> _Exercise description_: Restate all of the following data exactly, keeping any images out of the copy.

#### Extracted material

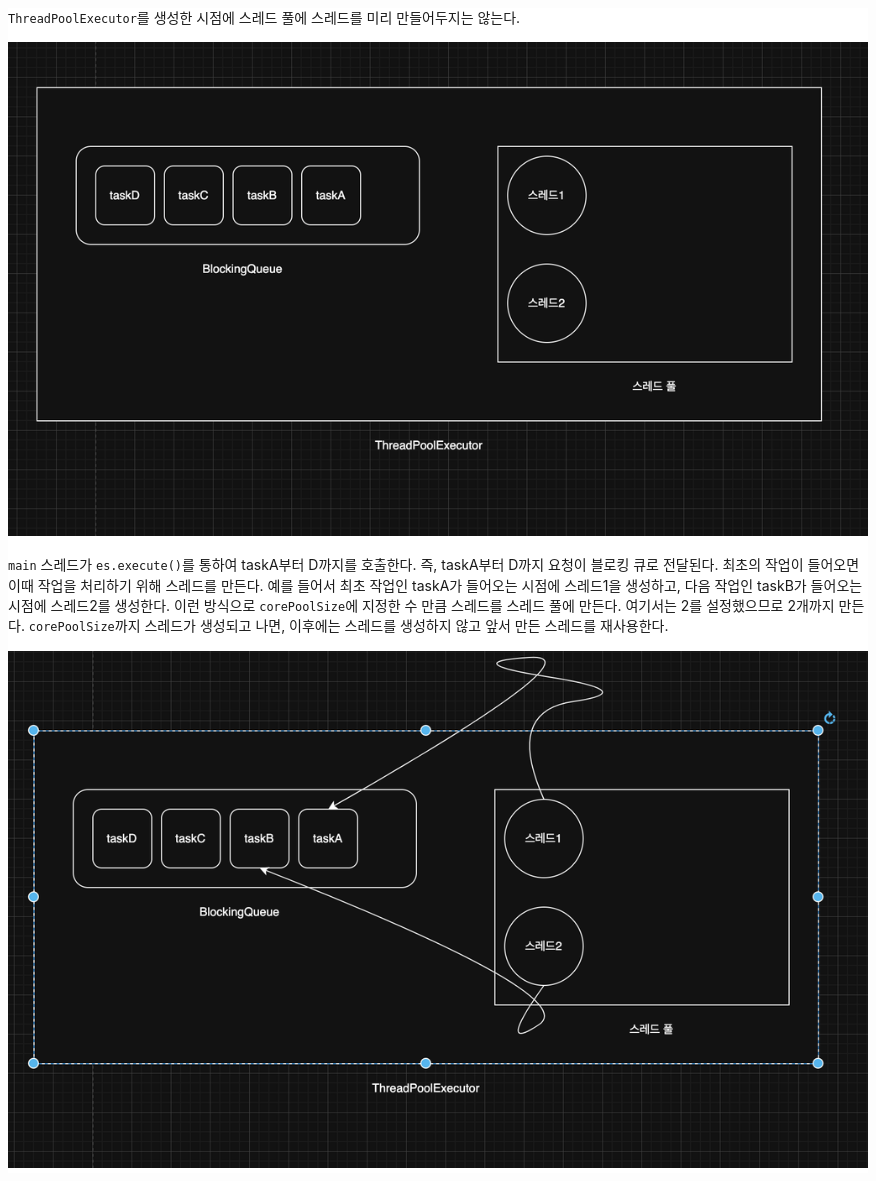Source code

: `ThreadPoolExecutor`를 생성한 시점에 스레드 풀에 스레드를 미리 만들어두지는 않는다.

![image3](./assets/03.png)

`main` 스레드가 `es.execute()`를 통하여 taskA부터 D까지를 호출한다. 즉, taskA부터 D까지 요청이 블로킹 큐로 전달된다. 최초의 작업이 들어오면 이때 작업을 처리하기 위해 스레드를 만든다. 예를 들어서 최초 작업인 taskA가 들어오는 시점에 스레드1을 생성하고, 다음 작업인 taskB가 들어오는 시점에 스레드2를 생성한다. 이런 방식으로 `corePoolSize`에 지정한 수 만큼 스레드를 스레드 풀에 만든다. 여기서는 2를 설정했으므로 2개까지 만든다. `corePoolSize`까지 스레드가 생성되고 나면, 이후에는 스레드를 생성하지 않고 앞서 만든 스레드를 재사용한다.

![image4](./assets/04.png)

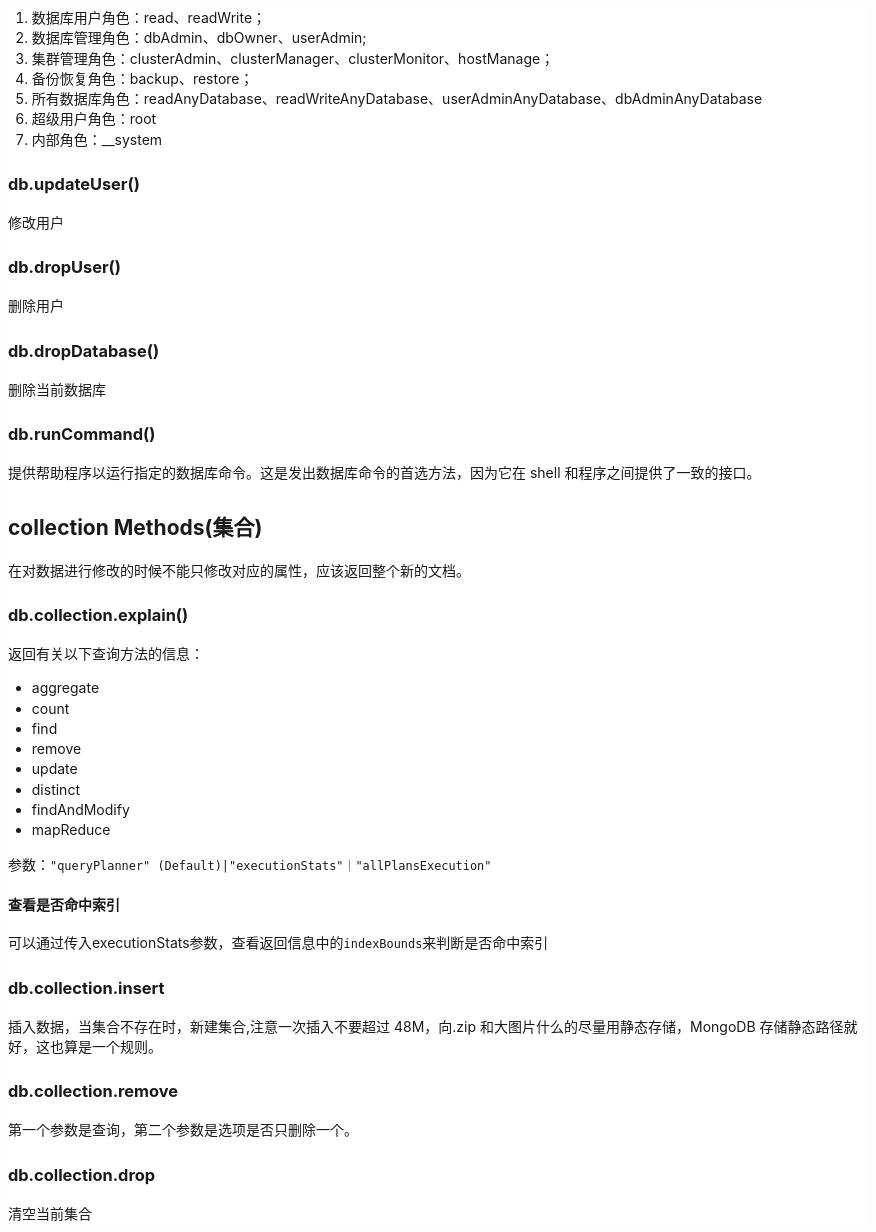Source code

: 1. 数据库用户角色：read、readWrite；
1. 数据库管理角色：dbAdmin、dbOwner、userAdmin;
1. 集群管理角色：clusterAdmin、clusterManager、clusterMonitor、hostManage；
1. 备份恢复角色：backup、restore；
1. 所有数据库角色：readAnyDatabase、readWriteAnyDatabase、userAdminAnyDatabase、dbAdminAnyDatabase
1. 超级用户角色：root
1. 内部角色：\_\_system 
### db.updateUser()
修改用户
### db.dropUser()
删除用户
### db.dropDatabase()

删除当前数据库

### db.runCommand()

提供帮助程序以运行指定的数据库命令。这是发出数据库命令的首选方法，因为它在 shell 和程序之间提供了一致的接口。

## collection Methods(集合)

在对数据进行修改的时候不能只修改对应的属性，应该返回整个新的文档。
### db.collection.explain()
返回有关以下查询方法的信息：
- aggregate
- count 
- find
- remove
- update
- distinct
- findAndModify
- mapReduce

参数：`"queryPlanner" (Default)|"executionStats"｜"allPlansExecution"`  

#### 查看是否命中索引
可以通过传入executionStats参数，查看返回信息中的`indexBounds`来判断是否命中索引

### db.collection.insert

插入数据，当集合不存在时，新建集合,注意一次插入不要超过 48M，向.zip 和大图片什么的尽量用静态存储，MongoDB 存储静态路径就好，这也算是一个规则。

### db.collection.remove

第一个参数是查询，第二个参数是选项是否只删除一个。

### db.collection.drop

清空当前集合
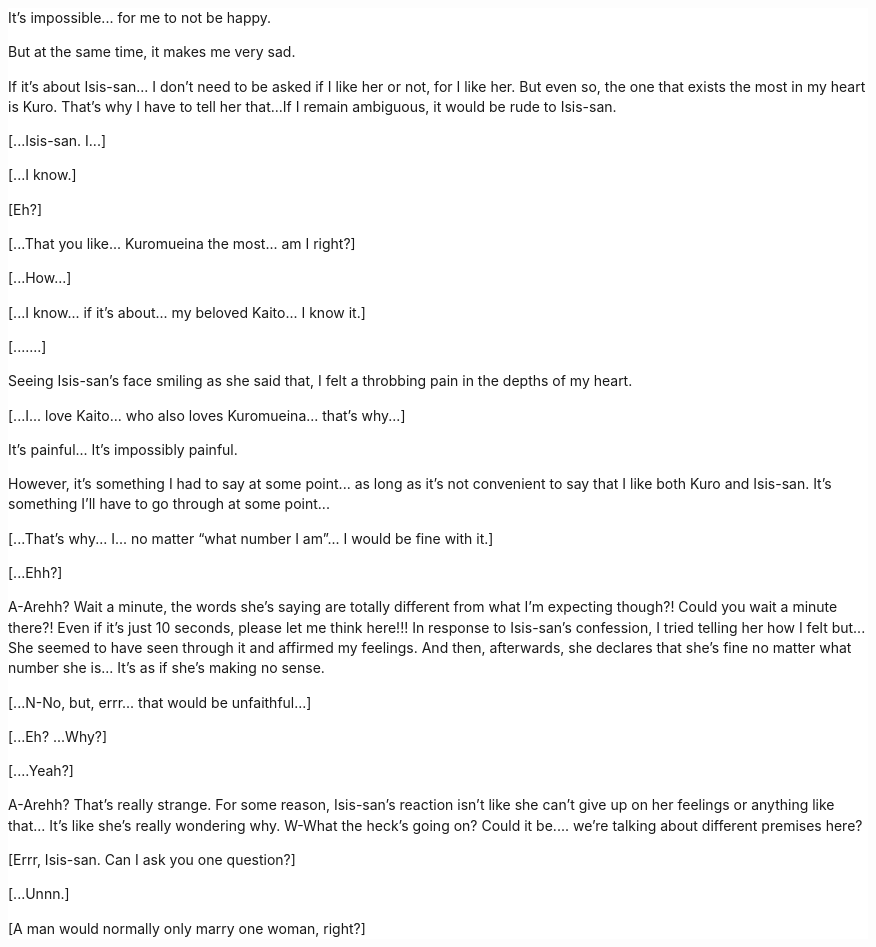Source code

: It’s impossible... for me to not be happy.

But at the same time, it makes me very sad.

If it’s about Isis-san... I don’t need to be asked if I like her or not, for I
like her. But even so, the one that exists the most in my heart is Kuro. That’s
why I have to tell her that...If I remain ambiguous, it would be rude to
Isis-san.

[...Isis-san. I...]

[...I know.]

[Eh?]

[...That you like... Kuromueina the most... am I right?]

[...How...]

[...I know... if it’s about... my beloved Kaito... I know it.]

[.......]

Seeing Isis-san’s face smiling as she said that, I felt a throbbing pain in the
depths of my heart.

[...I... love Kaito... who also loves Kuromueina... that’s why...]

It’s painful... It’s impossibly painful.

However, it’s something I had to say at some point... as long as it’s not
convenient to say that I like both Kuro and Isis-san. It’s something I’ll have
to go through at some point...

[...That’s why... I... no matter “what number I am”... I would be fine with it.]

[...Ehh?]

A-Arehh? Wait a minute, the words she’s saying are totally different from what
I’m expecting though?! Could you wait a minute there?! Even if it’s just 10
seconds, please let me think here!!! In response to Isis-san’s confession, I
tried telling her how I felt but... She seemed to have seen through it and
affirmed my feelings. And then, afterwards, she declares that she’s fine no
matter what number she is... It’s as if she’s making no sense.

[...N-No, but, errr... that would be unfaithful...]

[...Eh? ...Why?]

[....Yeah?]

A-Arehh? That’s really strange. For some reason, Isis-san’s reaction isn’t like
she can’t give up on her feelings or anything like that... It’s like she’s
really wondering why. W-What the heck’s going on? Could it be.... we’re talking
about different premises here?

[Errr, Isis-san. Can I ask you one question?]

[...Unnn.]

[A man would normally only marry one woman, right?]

########

> _Answer to the problem_:
Source code

: `ThreadPoolExecutor`를 생성한 시점에 스레드 풀에 스레드를 미리 만들어두지는 않는다.

![image3](./assets/03.png)

`main` 스레드가 `es.execute()`를 통하여 taskA부터 D까지를 호출한다. 즉, taskA부터 D까지 요청이 블로킹 큐로 전달된다. 최초의 작업이 들어오면 이때 작업을 처리하기 위해 스레드를 만든다. 예를 들어서 최초 작업인 taskA가 들어오는 시점에 스레드1을 생성하고, 다음 작업인 taskB가 들어오는 시점에 스레드2를 생성한다. 이런 방식으로 `corePoolSize`에 지정한 수 만큼 스레드를 스레드 풀에 만든다. 여기서는 2를 설정했으므로 2개까지 만든다. `corePoolSize`까지 스레드가 생성되고 나면, 이후에는 스레드를 생성하지 않고 앞서 만든 스레드를 재사용한다.

![image4](./assets/04.png)

Source code

: 1. 数据库用户角色：read、readWrite；
1. 数据库管理角色：dbAdmin、dbOwner、userAdmin;
1. 集群管理角色：clusterAdmin、clusterManager、clusterMonitor、hostManage；
1. 备份恢复角色：backup、restore；
1. 所有数据库角色：readAnyDatabase、readWriteAnyDatabase、userAdminAnyDatabase、dbAdminAnyDatabase
1. 超级用户角色：root
1. 内部角色：\_\_system 
### db.updateUser()
修改用户
### db.dropUser()
删除用户
### db.dropDatabase()

删除当前数据库

### db.runCommand()

提供帮助程序以运行指定的数据库命令。这是发出数据库命令的首选方法，因为它在 shell 和程序之间提供了一致的接口。

## collection Methods(集合)

在对数据进行修改的时候不能只修改对应的属性，应该返回整个新的文档。
### db.collection.explain()
返回有关以下查询方法的信息：
- aggregate
- count 
- find
- remove
- update
- distinct
- findAndModify
- mapReduce

参数：`"queryPlanner" (Default)|"executionStats"｜"allPlansExecution"`  

#### 查看是否命中索引
可以通过传入executionStats参数，查看返回信息中的`indexBounds`来判断是否命中索引

### db.collection.insert

插入数据，当集合不存在时，新建集合,注意一次插入不要超过 48M，向.zip 和大图片什么的尽量用静态存储，MongoDB 存储静态路径就好，这也算是一个规则。

### db.collection.remove

第一个参数是查询，第二个参数是选项是否只删除一个。

### db.collection.drop

清空当前集合
Source code

: It’s impossible... for me to not be happy.

But at the same time, it makes me very sad.

If it’s about Isis-san... I don’t need to be asked if I like her or not, for I
like her. But even so, the one that exists the most in my heart is Kuro. That’s
why I have to tell her that...If I remain ambiguous, it would be rude to
Isis-san.

[...Isis-san. I...]

[...I know.]

[Eh?]

[...That you like... Kuromueina the most... am I right?]

[...How...]

[...I know... if it’s about... my beloved Kaito... I know it.]

[.......]

Seeing Isis-san’s face smiling as she said that, I felt a throbbing pain in the
depths of my heart.

[...I... love Kaito... who also loves Kuromueina... that’s why...]

It’s painful... It’s impossibly painful.

However, it’s something I had to say at some point... as long as it’s not
convenient to say that I like both Kuro and Isis-san. It’s something I’ll have
to go through at some point...

[...That’s why... I... no matter “what number I am”... I would be fine with it.]

[...Ehh?]

A-Arehh? Wait a minute, the words she’s saying are totally different from what
I’m expecting though?! Could you wait a minute there?! Even if it’s just 10
seconds, please let me think here!!! In response to Isis-san’s confession, I
tried telling her how I felt but... She seemed to have seen through it and
affirmed my feelings. And then, afterwards, she declares that she’s fine no
matter what number she is... It’s as if she’s making no sense.

[...N-No, but, errr... that would be unfaithful...]

[...Eh? ...Why?]

[....Yeah?]

A-Arehh? That’s really strange. For some reason, Isis-san’s reaction isn’t like
she can’t give up on her feelings or anything like that... It’s like she’s
really wondering why. W-What the heck’s going on? Could it be.... we’re talking
about different premises here?

[Errr, Isis-san. Can I ask you one question?]

[...Unnn.]

[A man would normally only marry one woman, right?]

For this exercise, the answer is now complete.